Les propos tenus par M. Trichet, suite à une réunion de la BCE le 6 janvier, alimentent les spéculations selon lesquelles la banque pourrait reconsidérer cette stratégie. Certains observateurs prévoient une baisse des taux en avril. 

D’après M. Trichet, cité dans le Wall Street Journal, le ralentissement des économies d’importants partenaires commerciaux de la zone euro est susceptible d’avoir un impact sur la croissance cette année. 

L’ « inexcusable » Société Générale 

Lors d’un discours à Londres le 6 février, le commissaire européen au Marché intérieur Charlie McCreevy a estimé que l’UE était suffisamment solide pour résister à la situation sur les marchés financiers.  

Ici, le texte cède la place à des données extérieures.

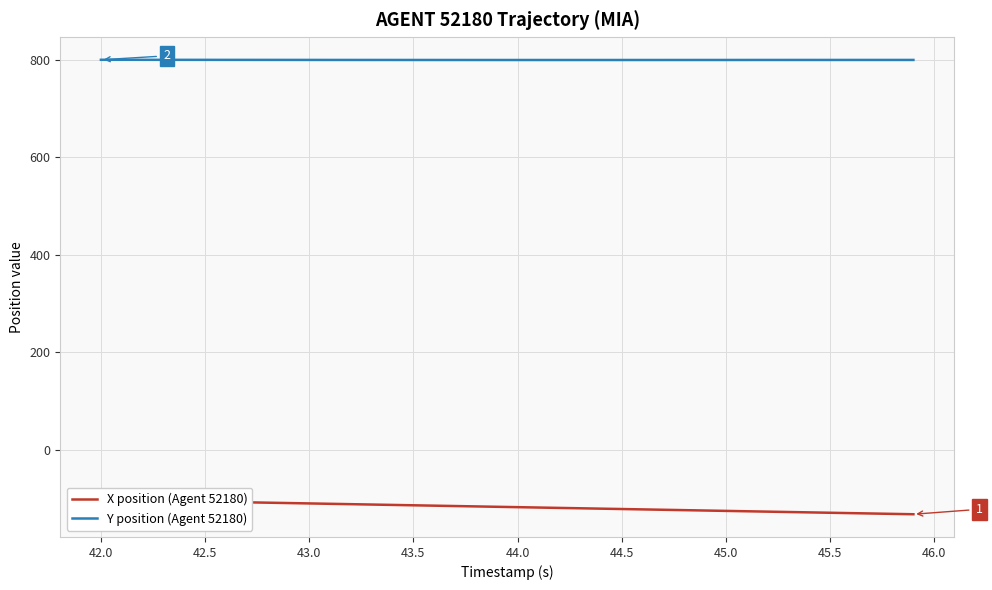

True or false: Y position (Agent 52180) has a value of 800.0 at 45.5.

True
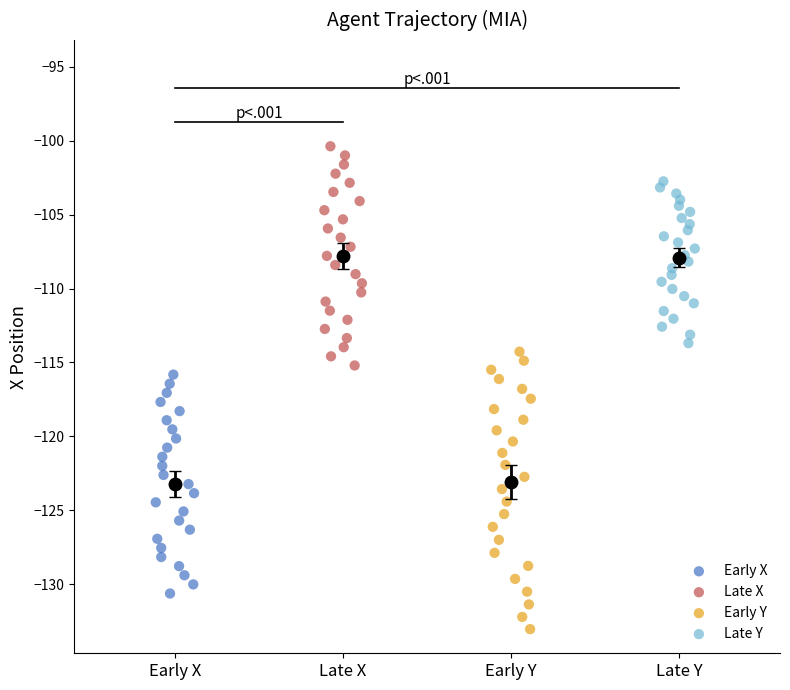

Which series has the widest spread of Y values?

Early Y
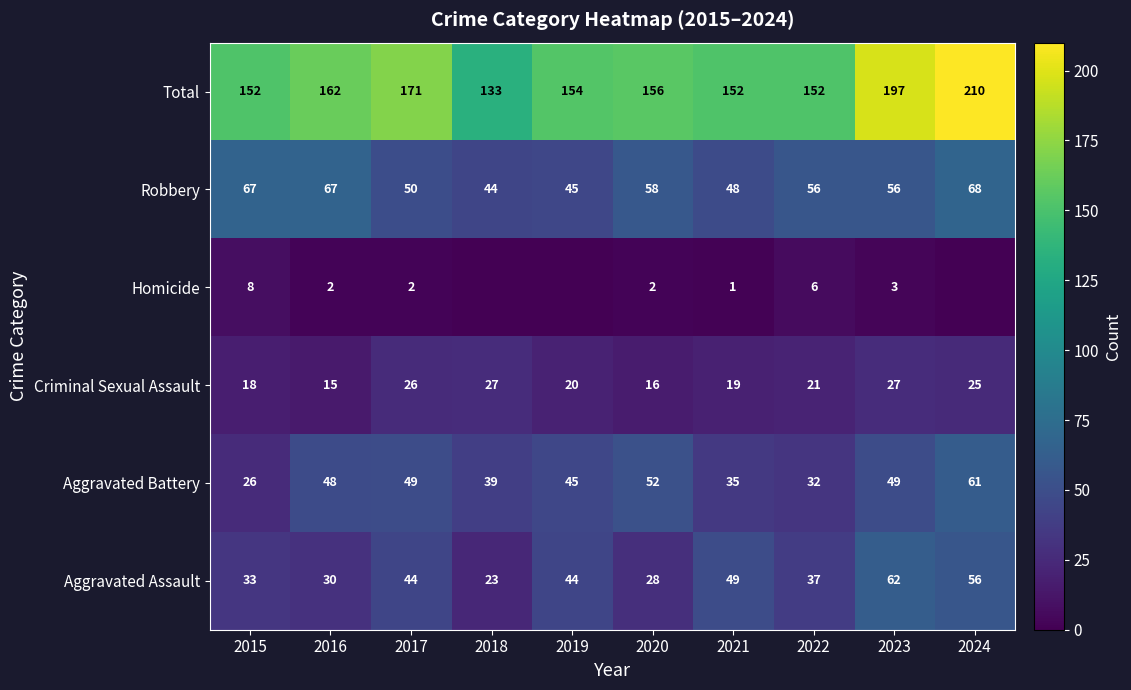

True or false: Aggravated Assault has a value of 30 at 2023.

False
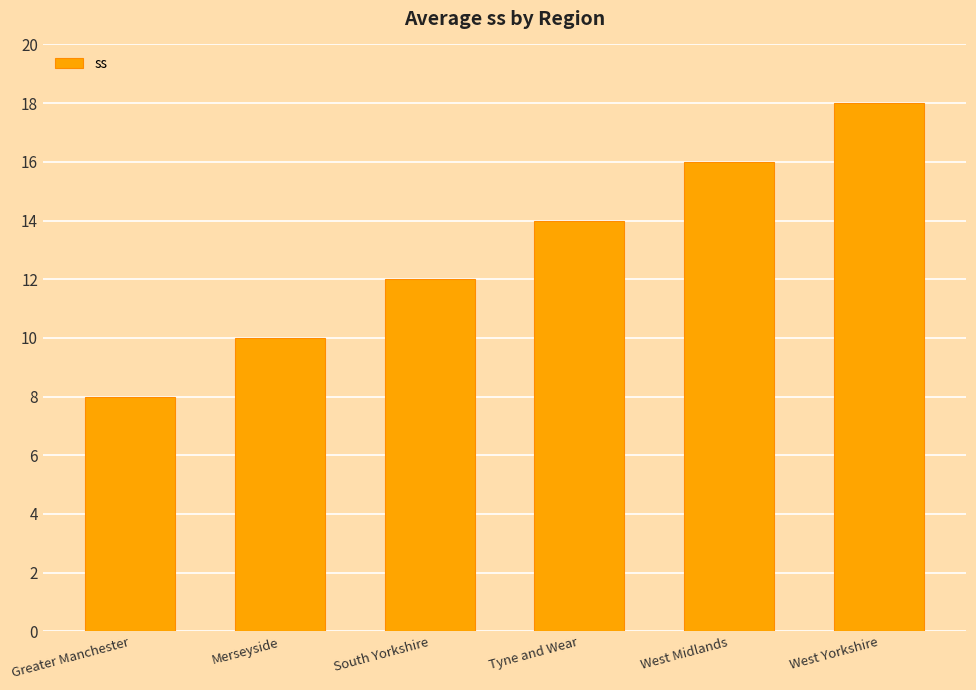

Rank the categories by value from lowest to highest.

Greater Manchester, Merseyside, South Yorkshire, Tyne and Wear, West Midlands, West Yorkshire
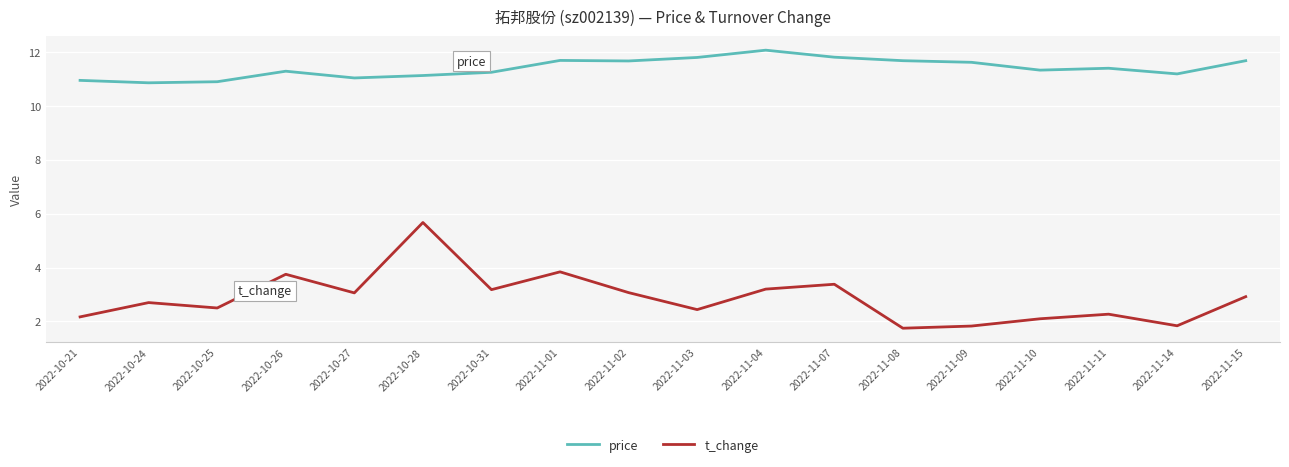

Between 2022-10-25 and 2022-10-31, which series saw the biggest shift?

t_change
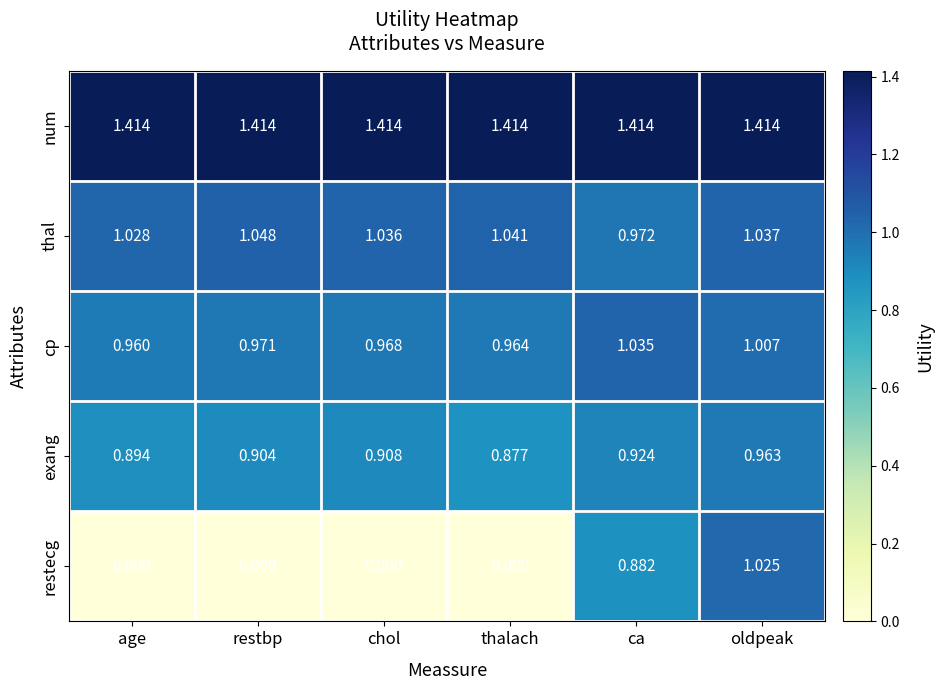

At which category is the sum across all series the highest?

oldpeak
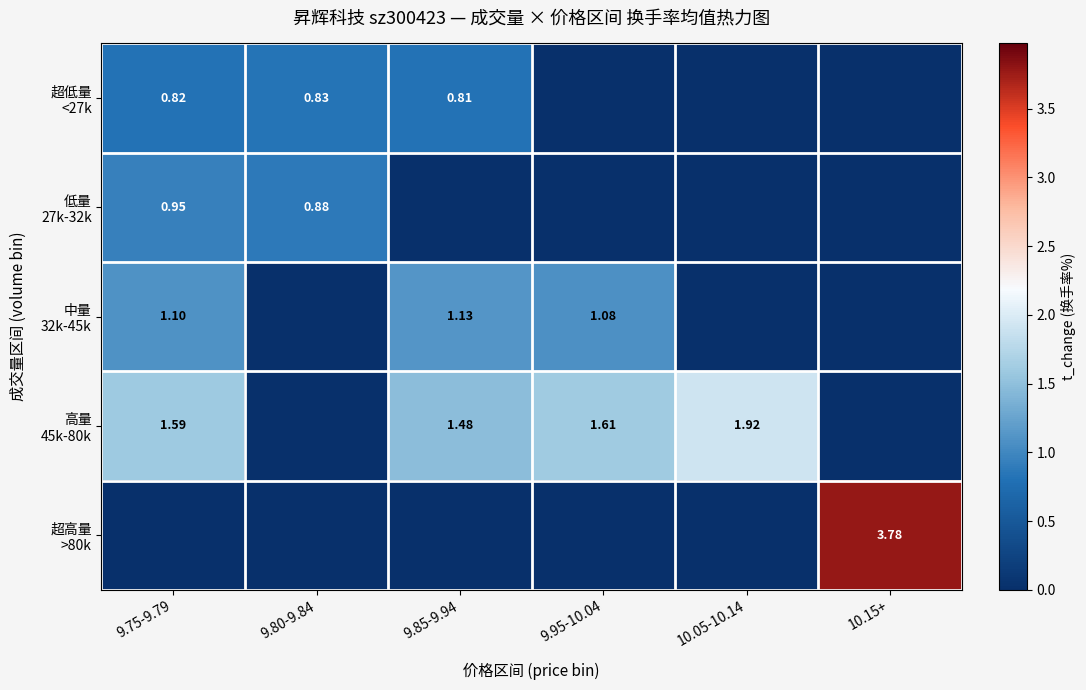

Is the value of 高量 45k-80k at 9.85-9.94 greater than the value of 超低量 <27k at 9.80-9.84?

Yes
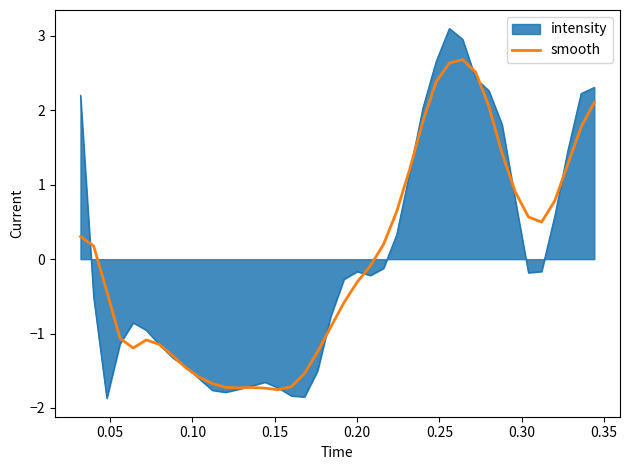

Which series has the widest spread of values?

intensity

Cependant, M. McCreevy a évoqué les normes de gestion des risques trop laxistes et inadéquates et les politiques de communication de milliers de compagnies financières. Il a cité l’exemple de la Société Générale. D’après la presse, le commissaire a critiqué le comportement « inexcusable » et la lamentable négligence de cette banque française, qui n’a pas mis plus tôt au jour les activités du trader Jérôme Kerviel.

Un récent 
sondage
mondial, mené par la BBC, montre l’inquiétude et le malaise généralisés par rapport à la mondialisation. 50 % des 34 000 personnes interrogées dans 34 pays estiment que les profits réalisés ces dernières années n’ont pas été équitablement répartis et que la mondialisation économique, notamment concernant le commerce et les investissements, progresse trop rapidement. 

Les marchés financiers internationaux ont été secoués par la crise américaine des crédits hypothécaires à risque survenue en août 2007. 

Au départ, la Banque centrale européenne (BCE) a réagi à ces turbulences en injectant plus de 200 milliards d’euros dans les marchés financiers européens afin de parer une éventuelle crise de liquidité (EURACTIV 22/08/07). 

Cependant, à ce jour, la BCE s’est abstenue de baisser les taux d’intérêt des 15 Etats membres de la zone euro. D’après la presse, le chef de la BCE, Jean-Claude Trichet, qui a plaidé avec constance contre la nécessité de baisser les taux, est largement considéré comme une voix apaisante au milieu d’un environnement de plus en plus instable.